*** Opening of DOCUMENT EXTRACT ***

The F309S mutation increases factor VIII secretion in human cell line.

OBJECTIVES: The capacity of a human cell line to secrete recombinant factor VIII with a F309S point mutation was investigated, as was the effect of the addition of chemical chaperones (betaine and sodium-4-phenylbutyrate) on the secretion of factor VIII. METHODS: This work used a vector with a F309S mutation in the A1 domain to investigate FVIII production in the HEK 293 human cell line. Factor VIII activity was measured by chromogenic assay. Furthermore, the effects of chemical drugs on the culture were evaluated. RESULTS: The addition of the F309S mutation to a previously described FVIII variant increased FVIII secretion by 4.5 fold. Moreover, the addition of betaine or sodium-4-phenylbutyrate increased the secretion rate of FVIIIΔB proteins in HEK 293 cells, but the same effect was not seen for FVIIIΔB-F309S indicating that all the recombinant protein produced had been efficiently secreted. CONCLUSION: Bioengineering factor VIII expressed in human cells may lead to an efficient production of recombinant factor VIII and contribute toward low-cost coagulation factor replacement therapy for hemophilia A. FVIII-F309S produced in human cells can be effective in vivo.

*** Close of DOCUMENT EXTRACT ***
*** Opening of DATA RECORDS ***

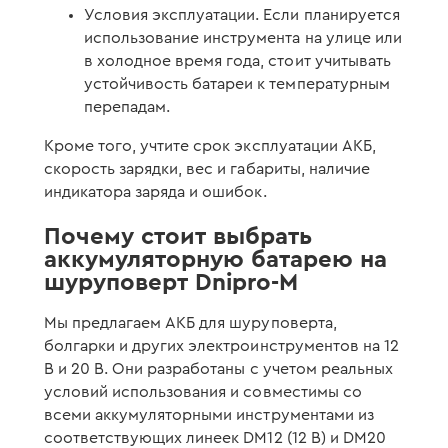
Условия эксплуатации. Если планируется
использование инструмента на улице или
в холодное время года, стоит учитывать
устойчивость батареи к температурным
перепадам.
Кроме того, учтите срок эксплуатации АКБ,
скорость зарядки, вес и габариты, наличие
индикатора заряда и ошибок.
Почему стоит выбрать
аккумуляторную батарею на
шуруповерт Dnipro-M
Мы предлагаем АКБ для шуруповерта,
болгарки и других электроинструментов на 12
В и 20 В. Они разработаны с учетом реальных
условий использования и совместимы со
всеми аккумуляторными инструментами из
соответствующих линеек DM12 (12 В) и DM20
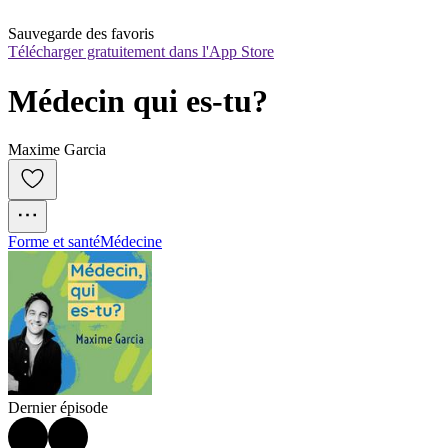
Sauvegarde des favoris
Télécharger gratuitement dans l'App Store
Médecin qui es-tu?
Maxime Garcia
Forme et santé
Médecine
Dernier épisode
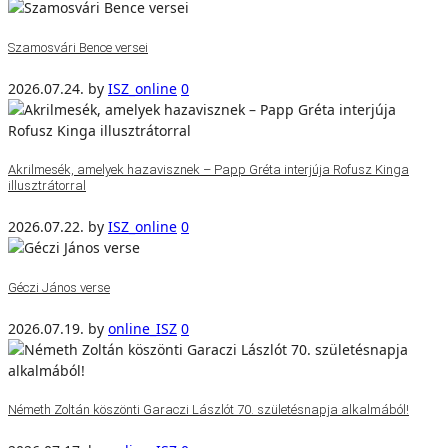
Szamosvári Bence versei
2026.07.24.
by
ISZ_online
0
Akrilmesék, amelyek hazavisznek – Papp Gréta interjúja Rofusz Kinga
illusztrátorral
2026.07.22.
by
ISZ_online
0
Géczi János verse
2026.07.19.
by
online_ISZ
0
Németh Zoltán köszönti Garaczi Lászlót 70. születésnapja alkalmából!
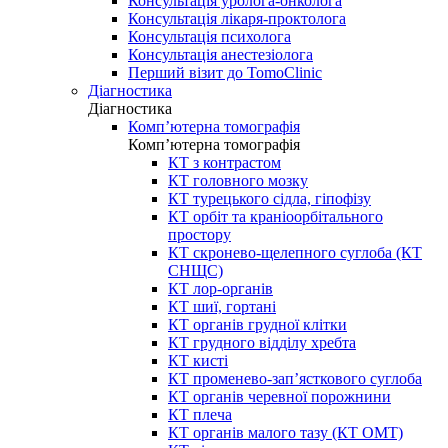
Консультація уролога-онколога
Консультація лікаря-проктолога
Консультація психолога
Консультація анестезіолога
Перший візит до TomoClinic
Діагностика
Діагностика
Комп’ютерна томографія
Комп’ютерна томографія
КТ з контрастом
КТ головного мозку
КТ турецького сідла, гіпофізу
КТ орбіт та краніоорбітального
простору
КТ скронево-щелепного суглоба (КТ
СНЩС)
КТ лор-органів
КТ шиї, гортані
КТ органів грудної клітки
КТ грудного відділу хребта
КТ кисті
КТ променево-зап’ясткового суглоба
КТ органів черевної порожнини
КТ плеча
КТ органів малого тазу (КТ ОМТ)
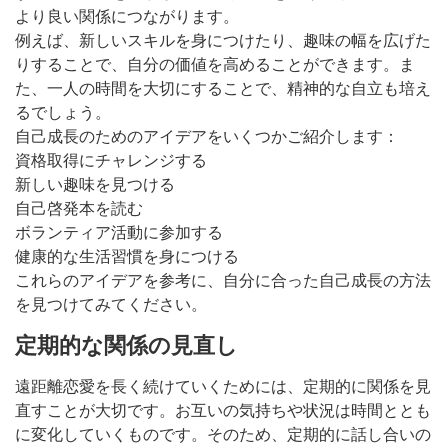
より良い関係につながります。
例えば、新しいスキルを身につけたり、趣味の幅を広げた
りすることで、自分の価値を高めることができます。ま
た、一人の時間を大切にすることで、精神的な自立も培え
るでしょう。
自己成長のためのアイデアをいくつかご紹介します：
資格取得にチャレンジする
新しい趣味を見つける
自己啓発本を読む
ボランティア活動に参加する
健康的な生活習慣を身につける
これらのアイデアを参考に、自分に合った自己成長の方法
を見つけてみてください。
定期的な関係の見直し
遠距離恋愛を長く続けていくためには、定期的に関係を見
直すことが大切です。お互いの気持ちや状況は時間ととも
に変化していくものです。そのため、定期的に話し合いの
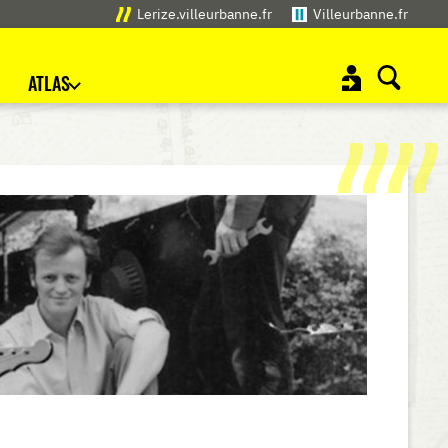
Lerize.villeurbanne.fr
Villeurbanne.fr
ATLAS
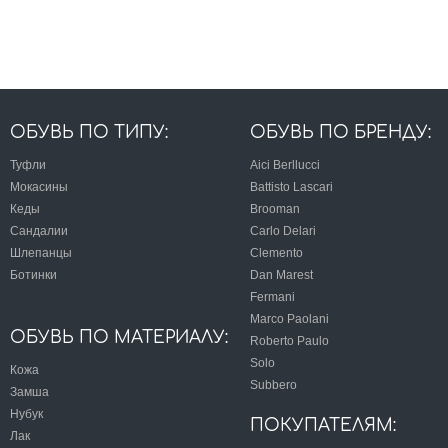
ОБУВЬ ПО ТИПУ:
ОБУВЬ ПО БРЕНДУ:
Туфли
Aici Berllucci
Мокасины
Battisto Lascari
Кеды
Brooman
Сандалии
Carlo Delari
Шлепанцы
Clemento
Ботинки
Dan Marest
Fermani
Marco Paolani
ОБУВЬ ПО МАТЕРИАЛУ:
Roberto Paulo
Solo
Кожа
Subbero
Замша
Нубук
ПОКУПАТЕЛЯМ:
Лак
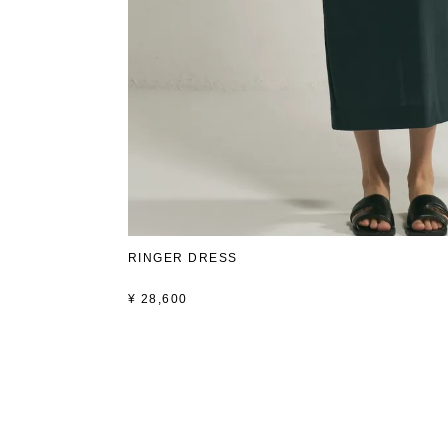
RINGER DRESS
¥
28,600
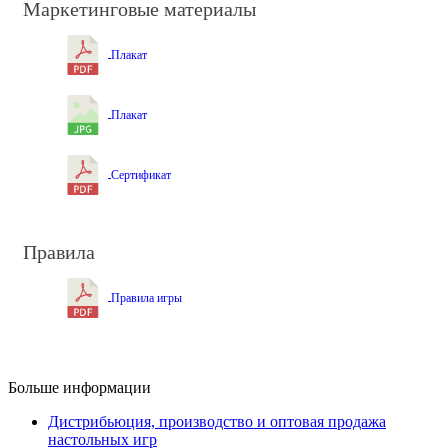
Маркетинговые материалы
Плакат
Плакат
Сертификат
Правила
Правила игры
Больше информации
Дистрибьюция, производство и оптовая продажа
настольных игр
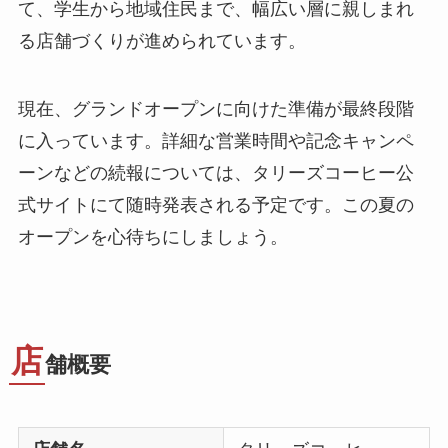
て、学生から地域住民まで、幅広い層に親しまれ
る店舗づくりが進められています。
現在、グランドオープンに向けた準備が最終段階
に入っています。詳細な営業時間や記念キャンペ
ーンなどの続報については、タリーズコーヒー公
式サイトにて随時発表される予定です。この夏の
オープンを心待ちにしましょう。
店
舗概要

*** Close of DATA RECORDS ***

APPLY WHAT YOU READ ::
a: According to the factor VIII abstract, by how much did adding the F309S mutation raise factor VIII secretion?
b: Write what follows the last sentence of the factor VIII abstract.
The records are unrelated to the factor VIII abstract and come from a different source.

SOLVED PROBLEMS ::
a: It raised factor VIII secretion 4.5 fold.

b:
Approaches for recombinant human factor IX production in serum-free suspension cultures.

OBJECTIVE: To establish a serum-free suspension process for production of recombinant human factor IX (rhFIX) based on the human cell line HEK 293T by evaluating two approaches: (1) serum-free suspension adaptation of previously genetic modified cells (293T-FIX); and (2) genetic modification of cells already adapted to such conditions (293T/SF-FIX). RESULTS: After 10 months, 293T-FIX cells had become adapted to FreeStyle 293 serum-free medium (SFM) in Erlenmeyer flasks. After 48 and 72 h of culture, 2.1 µg rhFIX/ml and 3.3 µg rhFIX/ml were produced, respectively. However, no biological activity was detected. In the second approach, wild-type 293T cells were adapted to the same SFM (adaptation process took only 2 months) and then genetically modified for rhFIX production. After 48 h of culture, rhFIX reached 1.5 µg/ml with a biological activity of 0.2 IU/ml, while after 72 h, the production was 2.4 µg/ml with a biological activity of 0.3 IU/ml. CONCLUSION: The findings demonstrate that the best approach to establish an rhFIX production process in suspension SFM involves the genetic modification of cells already adapted to the final conditions. This approach is time saving and may better ensure the quality of the produced protein.

Serum-free suspension culturing of human cells: adaptation, growth, and cryopreservation.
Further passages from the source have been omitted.